Instructions:
1) In the passage about Biddle's data links, what flaw was eventually found in the MTDS antenna farm on Monkey Mountain?
2) For each statement, decide whether the passage about Biddle's data links supports it. Answer yes or no and quote the words that settle it.
(a) Link 4A was activated in the Fleet before 1970.
(b) The MACS at Da Nang was the only shore-site PU.
(c) Biddle groomed all four SRC-16 radio channels every day.
3) Translate this sentence from the passage about Biddle's data links into Spanish: "By moving their antenna farm, the problem was fixed and the U.S. Navy was off the hook."

Selected text:
▼▼▼

And, yes, there was also another radio, antennas, and terminal for the aircraft-control link, Link 4A. This link was not activated in the Fleet until the early 1970’s due to technical problems, and was in a layup state on Biddle during this time.
Biddle’s data-link success got started during her first predeployment workup at Roosevelt Roads. The first four-participant Link in the Atlantic Fleet was established and maintained while Biddle served as the Net Control Ship (NCS). Each participant in Link 11, whether a ship, aircraft, or shore site, is called a Participating Unit (PU). This level of successful operation for such a new ship was a pleasant surprise, especially on the East Coast, but not unexpected because of the time already spent grooming the Link system. This included radios, data terminal, antennas, and operator procedures. Bravo Zulu messages from COMNAVLANTFLT were received, and Hard Charger was a proud ship. This led to continued successes on deployment, where Biddle was required by CTF 77 to be NCS when in the Tonkin Gulf op area.
Adding to the complex data communications operation in the Tonkin Gulf was the Marine Air Control Squadron (MACS) at Da Nang. Equipped with the Marine Tactical Data System (MTDS), which also included radars and missile batteries, they were the only shore-site PU and participated like all other PUs. However, the MACS also served as the gateway for Air Force non-real-time tracks (called Iron Horse tracks at the time). Such tracks were collected around the North end of Vietnam by various detection methods unique to the Air Force. The Air Force Tactical Data System (TDS), code named Buick, processed all such sensor reports and was located near the MTDS site on Monkey Mountain. The two sites were connected by a data line.
Prior to the first WESTPAC deployment in 1968, Biddle dispatched the NTDS System Chief to Cherry Point to spend some time with the MACS that was to deploy to Da Nang. Biddle’s Ops Officer and NTDS Officer had learned that this MACS would be the unit at Da Nang with which joint operations would be conducted. It was deemed wise to establish technical contact since both units were new and would need lots of coordination on station to be successful. This proved to be a useful contact, since early on ships close to Da Nang could not maintain reliable Link operations with the Marines, while ships at some distance could. After many discussions about the problem, Biddle made a trip to Da Nang and sent a party to visit both the Marines and the Air Force. Eventually, it appeared that the MTDS antenna farm on Monkey Mountain did not have a good ground plane. This resulted in only long-distance communication via the generated sky waves, and no shorter-range communications because no ground wave was generated. By moving their antenna farm, the problem was fixed and the U.S. Navy was off the hook. Biddle’s Link technicians were pleased, because they could find no technical reason for the problem in their equipment. This situation also initiated a maintenance regimen for Biddle’s link equipment that emphasized keeping receivers as hot as possible and noise to a minimum. One of the four SRC-16 radio channels was groomed each day, another case of over-maintaining, perhaps. However, the enhanced maintenance standards worked out by the Link techs became PMS and factory standards. That’s another reason why Biddle’s Link 11 was one of the best.

▲▲▲

Records supplied:
▼▼▼

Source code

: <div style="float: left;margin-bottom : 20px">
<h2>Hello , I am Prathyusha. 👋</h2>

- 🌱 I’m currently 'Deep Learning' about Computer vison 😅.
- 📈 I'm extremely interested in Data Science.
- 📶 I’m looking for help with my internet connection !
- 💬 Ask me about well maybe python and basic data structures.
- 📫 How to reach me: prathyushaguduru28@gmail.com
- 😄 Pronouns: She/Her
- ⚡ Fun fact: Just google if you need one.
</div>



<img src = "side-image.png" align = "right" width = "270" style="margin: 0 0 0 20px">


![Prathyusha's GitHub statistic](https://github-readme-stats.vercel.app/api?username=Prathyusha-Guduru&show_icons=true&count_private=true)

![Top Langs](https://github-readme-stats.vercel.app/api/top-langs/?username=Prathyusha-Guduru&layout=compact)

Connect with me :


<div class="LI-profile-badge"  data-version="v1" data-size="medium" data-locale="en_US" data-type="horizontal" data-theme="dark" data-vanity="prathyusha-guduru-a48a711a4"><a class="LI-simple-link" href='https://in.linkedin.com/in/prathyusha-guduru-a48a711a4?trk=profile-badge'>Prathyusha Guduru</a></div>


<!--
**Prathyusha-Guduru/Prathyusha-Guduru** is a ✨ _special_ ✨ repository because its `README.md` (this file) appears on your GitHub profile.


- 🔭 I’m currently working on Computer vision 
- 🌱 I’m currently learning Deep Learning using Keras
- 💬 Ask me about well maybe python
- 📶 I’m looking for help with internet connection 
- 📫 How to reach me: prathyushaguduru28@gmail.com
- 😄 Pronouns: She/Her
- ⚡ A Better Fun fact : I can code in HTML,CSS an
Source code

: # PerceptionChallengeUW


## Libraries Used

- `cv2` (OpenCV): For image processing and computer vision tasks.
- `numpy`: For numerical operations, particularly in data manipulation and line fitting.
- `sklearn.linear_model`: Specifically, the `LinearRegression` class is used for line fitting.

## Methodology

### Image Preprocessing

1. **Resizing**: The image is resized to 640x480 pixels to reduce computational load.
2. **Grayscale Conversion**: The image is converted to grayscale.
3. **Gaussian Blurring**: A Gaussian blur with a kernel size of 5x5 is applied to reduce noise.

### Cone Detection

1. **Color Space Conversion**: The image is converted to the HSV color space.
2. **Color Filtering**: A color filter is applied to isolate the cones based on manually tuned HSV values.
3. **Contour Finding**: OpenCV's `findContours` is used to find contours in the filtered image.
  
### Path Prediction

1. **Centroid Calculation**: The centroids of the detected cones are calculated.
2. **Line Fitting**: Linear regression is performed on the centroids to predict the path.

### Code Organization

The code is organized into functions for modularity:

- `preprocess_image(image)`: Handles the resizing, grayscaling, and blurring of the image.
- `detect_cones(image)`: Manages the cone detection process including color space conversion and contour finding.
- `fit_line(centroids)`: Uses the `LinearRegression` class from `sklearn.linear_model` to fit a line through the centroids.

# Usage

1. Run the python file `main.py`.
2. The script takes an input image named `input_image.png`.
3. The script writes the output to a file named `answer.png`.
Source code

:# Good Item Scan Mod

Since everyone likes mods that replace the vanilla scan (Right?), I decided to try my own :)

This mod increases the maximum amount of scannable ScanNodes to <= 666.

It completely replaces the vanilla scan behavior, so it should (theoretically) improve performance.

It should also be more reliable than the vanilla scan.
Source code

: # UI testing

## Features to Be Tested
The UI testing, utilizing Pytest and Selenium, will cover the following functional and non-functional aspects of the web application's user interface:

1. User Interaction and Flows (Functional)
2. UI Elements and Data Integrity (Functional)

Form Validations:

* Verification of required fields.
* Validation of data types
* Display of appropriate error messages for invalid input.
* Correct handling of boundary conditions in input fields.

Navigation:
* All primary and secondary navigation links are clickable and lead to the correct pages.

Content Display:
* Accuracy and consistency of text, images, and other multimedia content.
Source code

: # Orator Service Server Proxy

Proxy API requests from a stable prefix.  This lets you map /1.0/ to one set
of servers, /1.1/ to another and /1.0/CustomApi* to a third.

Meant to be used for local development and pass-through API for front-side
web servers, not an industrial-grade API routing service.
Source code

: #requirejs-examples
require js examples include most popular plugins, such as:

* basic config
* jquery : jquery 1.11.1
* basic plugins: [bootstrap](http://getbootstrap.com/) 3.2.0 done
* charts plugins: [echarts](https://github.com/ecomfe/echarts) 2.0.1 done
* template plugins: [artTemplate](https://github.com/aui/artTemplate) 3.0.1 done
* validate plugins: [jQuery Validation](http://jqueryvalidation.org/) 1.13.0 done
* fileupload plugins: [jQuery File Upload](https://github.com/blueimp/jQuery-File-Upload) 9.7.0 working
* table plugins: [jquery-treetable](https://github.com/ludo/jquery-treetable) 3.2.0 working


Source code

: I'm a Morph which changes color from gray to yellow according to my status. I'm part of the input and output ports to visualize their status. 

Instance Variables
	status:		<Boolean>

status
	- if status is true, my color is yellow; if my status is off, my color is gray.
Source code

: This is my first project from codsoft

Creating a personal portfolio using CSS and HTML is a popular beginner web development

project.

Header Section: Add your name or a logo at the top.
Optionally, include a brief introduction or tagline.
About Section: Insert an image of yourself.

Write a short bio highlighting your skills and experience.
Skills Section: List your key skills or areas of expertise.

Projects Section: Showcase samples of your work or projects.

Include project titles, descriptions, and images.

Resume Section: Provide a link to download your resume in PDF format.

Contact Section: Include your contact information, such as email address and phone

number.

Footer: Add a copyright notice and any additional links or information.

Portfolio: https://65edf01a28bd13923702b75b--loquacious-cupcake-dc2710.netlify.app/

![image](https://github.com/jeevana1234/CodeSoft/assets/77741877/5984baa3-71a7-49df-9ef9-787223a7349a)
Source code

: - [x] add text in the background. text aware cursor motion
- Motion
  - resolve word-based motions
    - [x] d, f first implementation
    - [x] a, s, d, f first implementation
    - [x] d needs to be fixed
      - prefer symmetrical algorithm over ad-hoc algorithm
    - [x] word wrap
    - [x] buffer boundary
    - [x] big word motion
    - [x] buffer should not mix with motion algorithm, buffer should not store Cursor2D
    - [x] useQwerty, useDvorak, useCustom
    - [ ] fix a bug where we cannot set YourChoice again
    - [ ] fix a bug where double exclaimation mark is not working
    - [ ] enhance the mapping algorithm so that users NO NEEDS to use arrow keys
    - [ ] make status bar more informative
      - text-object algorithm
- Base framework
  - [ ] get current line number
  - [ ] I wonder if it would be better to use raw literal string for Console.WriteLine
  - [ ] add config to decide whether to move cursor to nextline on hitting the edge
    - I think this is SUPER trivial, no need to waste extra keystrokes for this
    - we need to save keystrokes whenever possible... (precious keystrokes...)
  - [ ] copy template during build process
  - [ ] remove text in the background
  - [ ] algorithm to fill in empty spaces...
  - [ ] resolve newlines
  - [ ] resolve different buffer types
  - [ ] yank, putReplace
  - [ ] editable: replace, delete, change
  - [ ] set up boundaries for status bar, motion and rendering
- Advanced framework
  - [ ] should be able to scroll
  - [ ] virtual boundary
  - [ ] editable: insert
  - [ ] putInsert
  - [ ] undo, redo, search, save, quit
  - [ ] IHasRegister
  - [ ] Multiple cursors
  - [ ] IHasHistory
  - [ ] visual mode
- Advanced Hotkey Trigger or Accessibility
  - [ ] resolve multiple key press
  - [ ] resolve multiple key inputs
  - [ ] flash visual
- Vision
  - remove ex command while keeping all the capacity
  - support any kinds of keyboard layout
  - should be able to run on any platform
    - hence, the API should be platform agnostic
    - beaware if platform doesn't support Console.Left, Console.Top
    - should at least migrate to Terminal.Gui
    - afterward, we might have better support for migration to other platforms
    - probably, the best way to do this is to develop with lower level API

▲▲▲

Task solutions:
1) It did not have a good ground plane.

2)
(a) No: "This link was not activated in the Fleet until the early 1970’s due to technical problems"
(b) Yes: "they were the only shore-site PU"
(c) No: "One of the four SRC-16 radio channels was groomed each day"

3) Al trasladar su campo de antenas, se resolvió el problema y la Marina de los EE. UU. quedó libre de culpa.